Инструкции для Стадиона были даны 7 мая. В них говорилось, что даже минимальные условия, предлагаемые Австрией Наполеону, включали пункты о возвращении Австрии и Пруссии большей части их бывших территорий, упразднении Варшавского герцогства и всех владений Франции на территории Германии к востоку от Рейна и отмене или по меньшей мере видоизменении Рейнского союза. Австрия обязалась выяснить до конца мая, готов ли Наполеон принять эти условия и прислушаться к голосу посреднической стороны. Меттерних утверждал, что требования Австрии должны были специально носить умеренный характер, поскольку она стремилась к длительному миру в Европе, который единственно мог быть построен на согласии всех великих держав. Стадион должен был заверить входивших в коалицию монархов в том, что позицию Австрии не могут изменить ни победы Наполеона, ни его поражения на поле боя. Ему предстояло выяснить мирные условия союзников, но также создать основу для военного сотрудничества на тот случай, если бы перспектива военного посредничества
Австрии не поколебала решимости Наполеона [548] .548
Ibid. P. 640–644.
И.Ф. Стадион добрался до главного штаба коалиции в девять часов утра 13 мая, одиннадцать дней спустя после сражения под Лютценом и за неделю до сражения под Баутценом. В тот день он дважды встречался с Нессельроде. 13 мая в своем рапорте к Александру Нессельроде резюмировал позицию Австрии в том виде, в каком ее изложил Стадион. Венский кабинет собирался настаивать на возвращении земель, утраченных Австрией в 1805 и 1809 г. Он также поддерживал идею восстановления территории Пруссии в том формате, как это оговаривалось в русско-прусском союзном договоре.
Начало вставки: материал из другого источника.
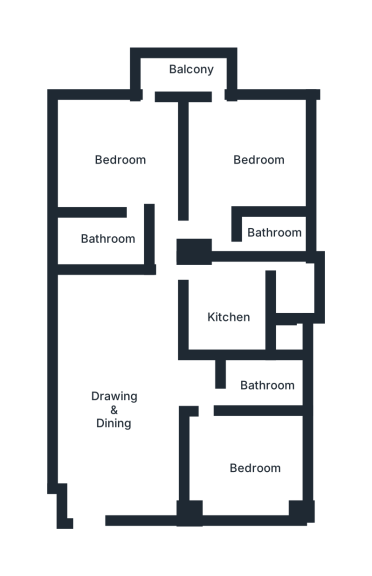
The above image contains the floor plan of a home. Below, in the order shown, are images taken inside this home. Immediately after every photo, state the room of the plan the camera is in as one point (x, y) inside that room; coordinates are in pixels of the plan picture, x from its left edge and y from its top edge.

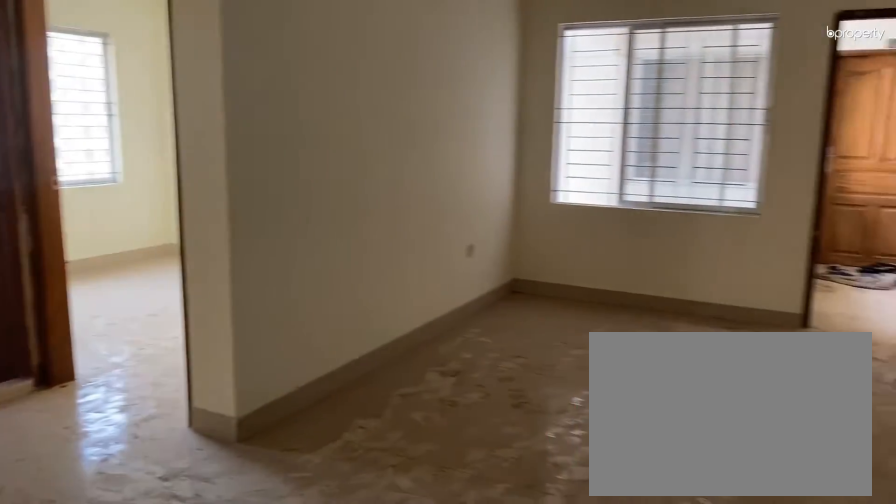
(127, 404)
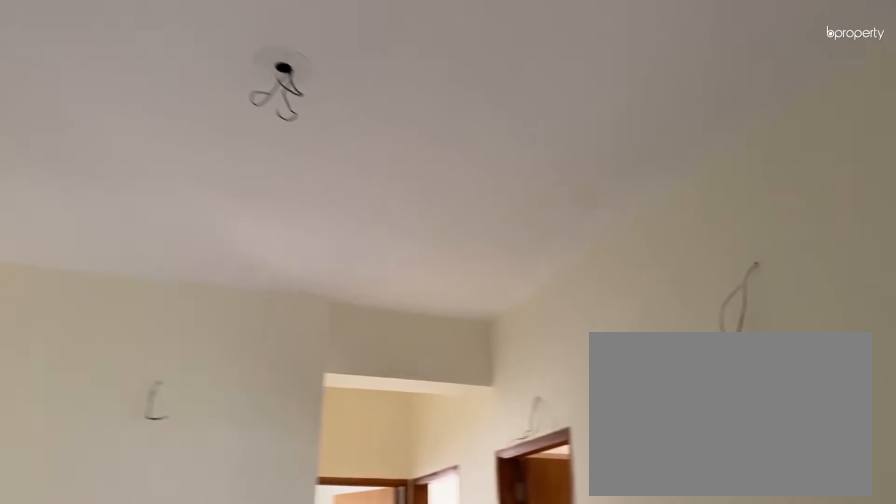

Австрия требовала упразднения Варшавского герцогства, всех владений Франции к востоку от Рейна и самого Рейнского союза. Если Наполеон не принял бы этих условий к 1 июня, Австрия должна была вступить в войну, независимо от того, что произошло бы на поле боя к тому времени. Стадиону предстояло согласовать с союзниками основные положения плана совместных военных операций. Нессельроде справедливо отмечал, что, «безусловно, вышеперечисленные условия никогда не будут приняты Францией». Он добавлял: «Г-н граф Стадион официально обещает от имени своего двора, что никакая отговорка или уклончивый ответ со стороны императора Наполеона не заставят Вену отодвинуть срок выполнения плана операций, который будет согласован между Австрией и союзными дворами» [549] .
549
Внешняя политика России. Т. 7. С. 196–197.
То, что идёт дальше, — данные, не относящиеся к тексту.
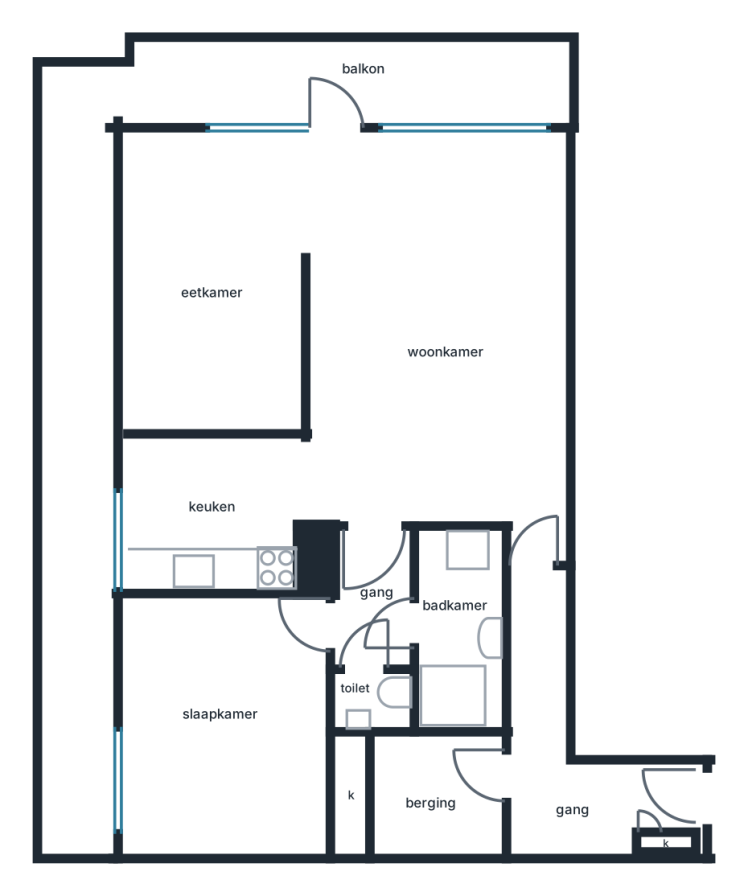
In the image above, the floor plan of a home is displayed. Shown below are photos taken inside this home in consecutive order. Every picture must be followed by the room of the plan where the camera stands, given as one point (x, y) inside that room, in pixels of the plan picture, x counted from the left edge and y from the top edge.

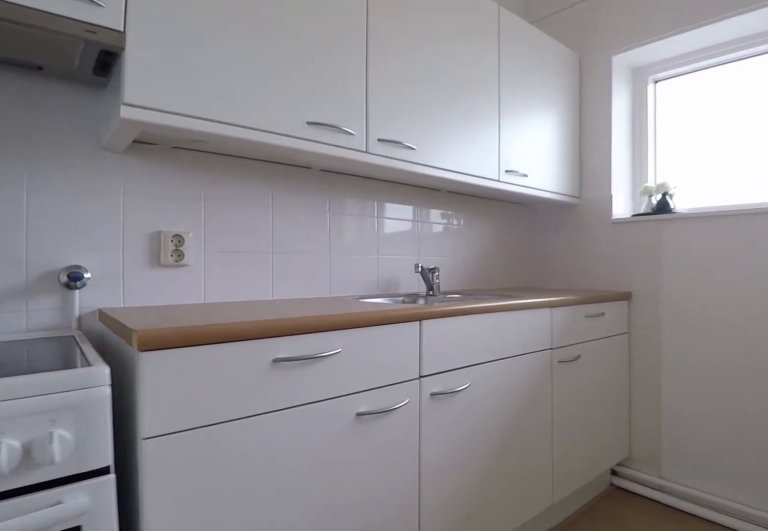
(211, 566)
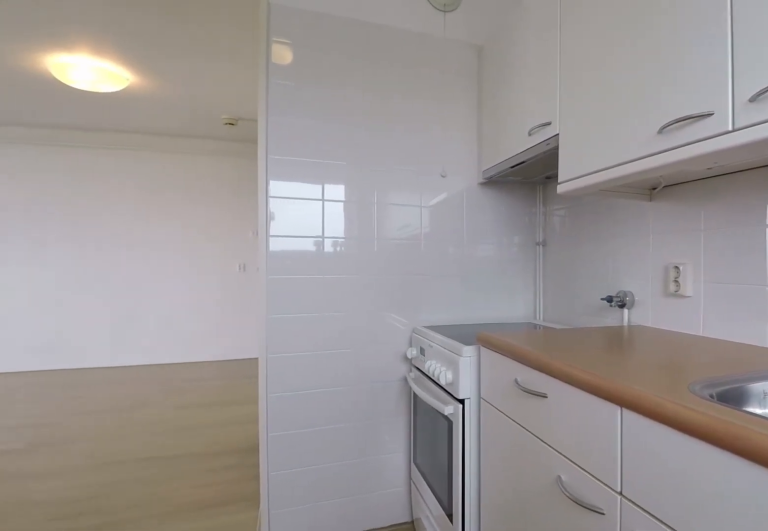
(211, 566)
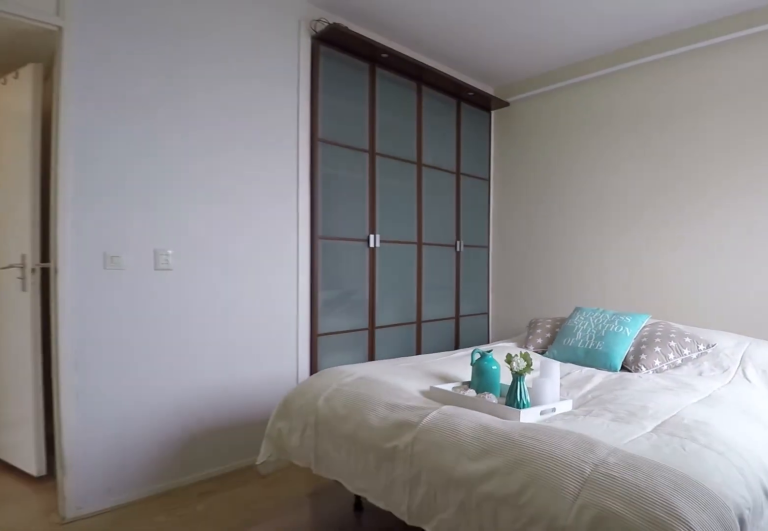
(228, 726)
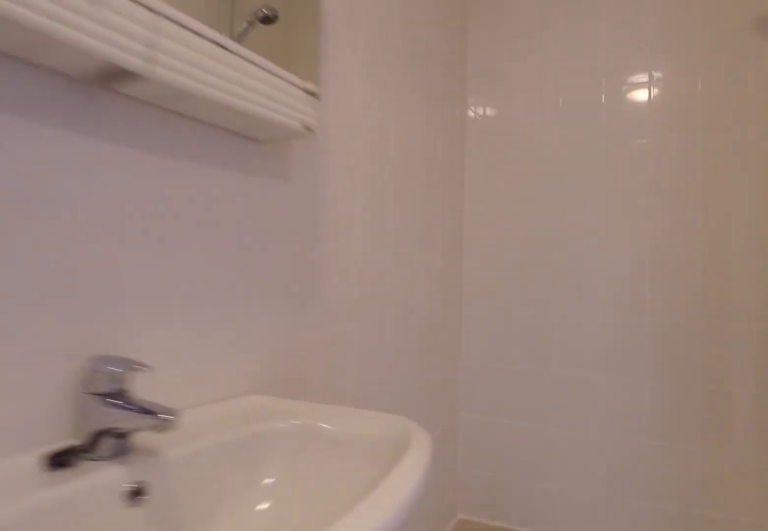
(467, 642)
Нессельроде был очень сдержанным и опытным дипломатом. Немыслимо, чтобы он мог неправильно — намеренно или каким-либо иным образом — понять Стадиона в столь важном деле. Сам Стадион был бывшим министром иностранных дел Австрии. При всей ненависти к Наполеону и Французской империи в Германии он никогда не стал бы намеренно вводить русских в заблуждение. Действовать подобным образом было очень рискованно, как с военной точки зрения, так и учитывая влияние этих действий на австро-русские отношения. Возможно, рвение Стадиона позволило ему несколько вольно толковать полученные инструкции, хотя невозможно узнать, о чем говорили Меттерних и Стадион перед отъездом последнего в главный штаб коалиции. Кто бы ни был виноват, однако нет сомнений в том, что сказанное Стадионом Нессельроде не отражало истинное положение дел в Вене.
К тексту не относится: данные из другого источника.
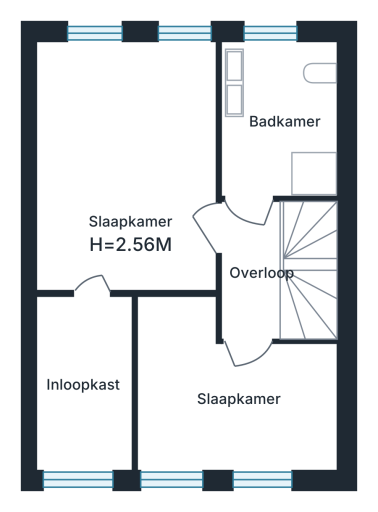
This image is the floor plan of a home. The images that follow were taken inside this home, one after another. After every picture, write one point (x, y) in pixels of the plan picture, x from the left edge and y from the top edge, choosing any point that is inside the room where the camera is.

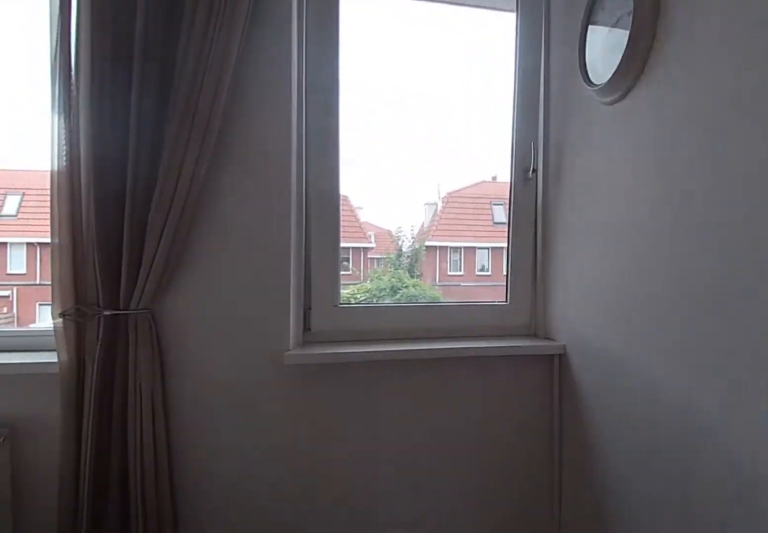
(127, 167)
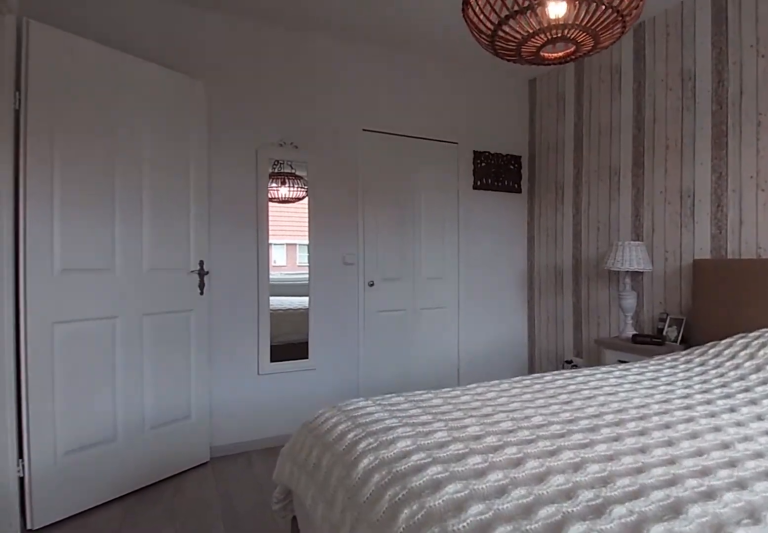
(127, 167)
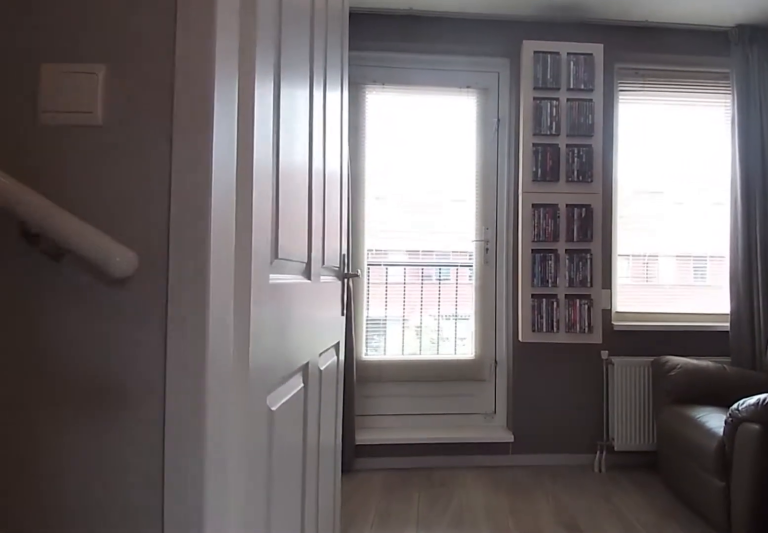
(250, 273)
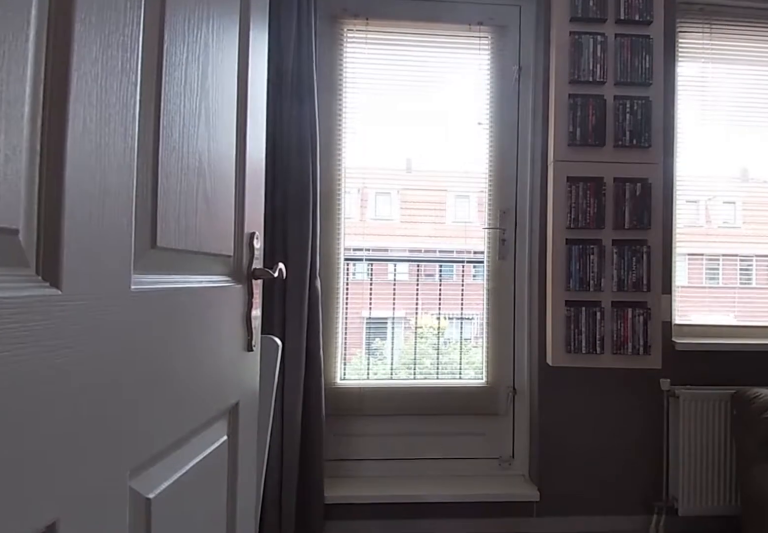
(246, 454)
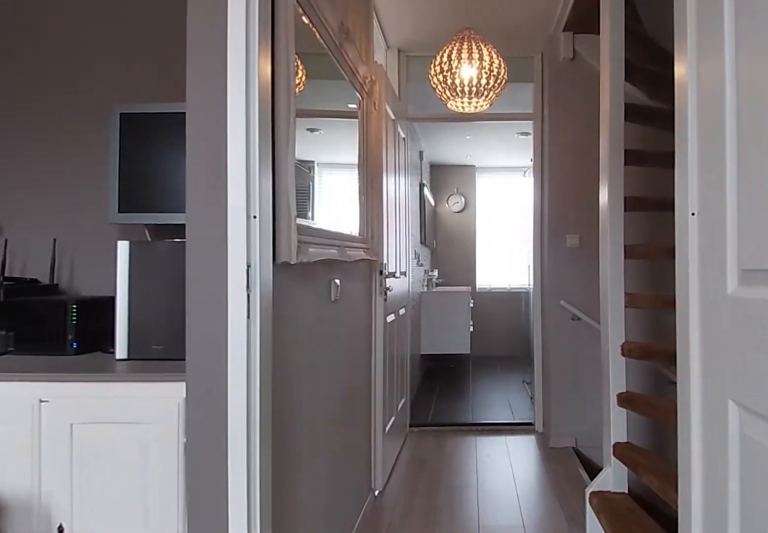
(246, 454)
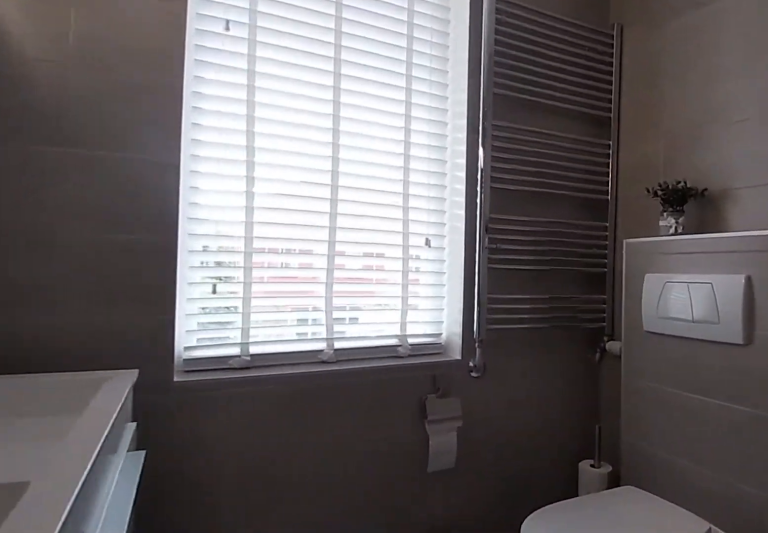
(279, 118)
Прежде всего не было никакой уверенности в том, что Франц I будет следовать намеченной Стадионом бескомпромиссной линии в том случае, если Наполеон отвергнет какое-либо из минимальных условий, предложенных Австрией, будет тянуть время или одерживать военные победы над союзниками. Кроме того, когда Нессельроде три недели спустя наконец удалось встретиться с фельдмаршалом Шварценбергом и генералом Радецким, главными военачальниками Богемской армии, они заверили его, что австрийская армия никогда не могла и помыслить о том, чтобы пересечь границу с Богемией ранее 20 июня. Замешательство и подозрения со стороны России были неизбежны. Говорил ли Стадион от имени Меттерниха? Каковы были истинные взгляды уклончивого министра иностранных дел, и говорил ли он от имени Франца I? Понимал ли (не говоря уже о том, чтобы контролировать), кто-либо из государственных деятелей Австрии, что именно делалось в армии для ее подготовки к войне [550] ?
550
Там же. С. 236–237.
Категорические заверения в поддержке, исходившие от австрийской стороны, для войск коалиции были серьезным дополнительным основанием к тому, чтобы прекратить отступление от Баутцена и попытать счастья в еще одном сражении с Наполеоном. Тем не менее при наличии основательных причин для того, чтобы попытаться выиграть время и замедлить продвижение Наполеона это решение было очень рискованным. В сражении при Баутцене 20–21 мая союзники могли выставить только 96 тыс. человек: к концу сражения у Наполеона было вдвое больше войск, а что касается пехоты, то его превосходство было еще значительнее, что могло иметь решающее значение на поле боя. На карте местность в районе Баутцена, казалось, располагала к тому, чтобы занять прочную оборону. Когда русские войска прибыли на место, они по своему обыкновению сразу же начали рыть рвы и возводить укрепления. Хотя отдельные оборонительные пункты были очень сильно укреплены, позиция в целом была разделена ручьями и оврагами на несколько участков. Координация обороны или перемещение резервов с одного участка на другой были сопряжены с трудностями. Кроме того, позиции союзников были слишком растянуты для столь небольшого количества войск. Русские имели в четыре раза меньше людей на километр, чем под Бородино.
Граф Ланжерон прибыл в Баутцен вместе с войсками Барклая де Толли всего за четыре дня до сражения. После падения Торна они двинулись форсированным маршем на выручку основных сил армии. В сражении при Баутцене корпус Ланжерона, находившийся под общим командованием Барклая, стоял на правом фланге линии войск коалиции, куда, как оказалось, Наполеон собирался направить главный удар своих сил под командованием маршала Нея. В своих мемуарах Ланжерон отмечал, что рельеф местности давал солидные преимущества оборонявшейся стороне, но, чтобы удержать эти позиции, нужно было иметь 25 тыс. человек, а у него имелось всего 8 тыс. Корпус Евгения Вюртембергского находился на левом фланге войск коалиции. Как и Ланжерон, он признавал, что решение принять бой при Баутцене было принято прежде всего по политическим мотивам. По мнению Вюртембергского, «учитывая, в сколь сильном меньшинстве мы были и сколь протяженные позиции мы удерживали, мы могли рассчитывать не на победу в сражении, а лишь на то, что нам удастся нанести урон неприятелю и провести организованное отступление под прикрытием нашей многочисленной кавалерии» [551] .
551
Langeron A. Op. cit. Р. 169–78; W"urttemberg Е. Op. cit. Vol. 3. P. 39.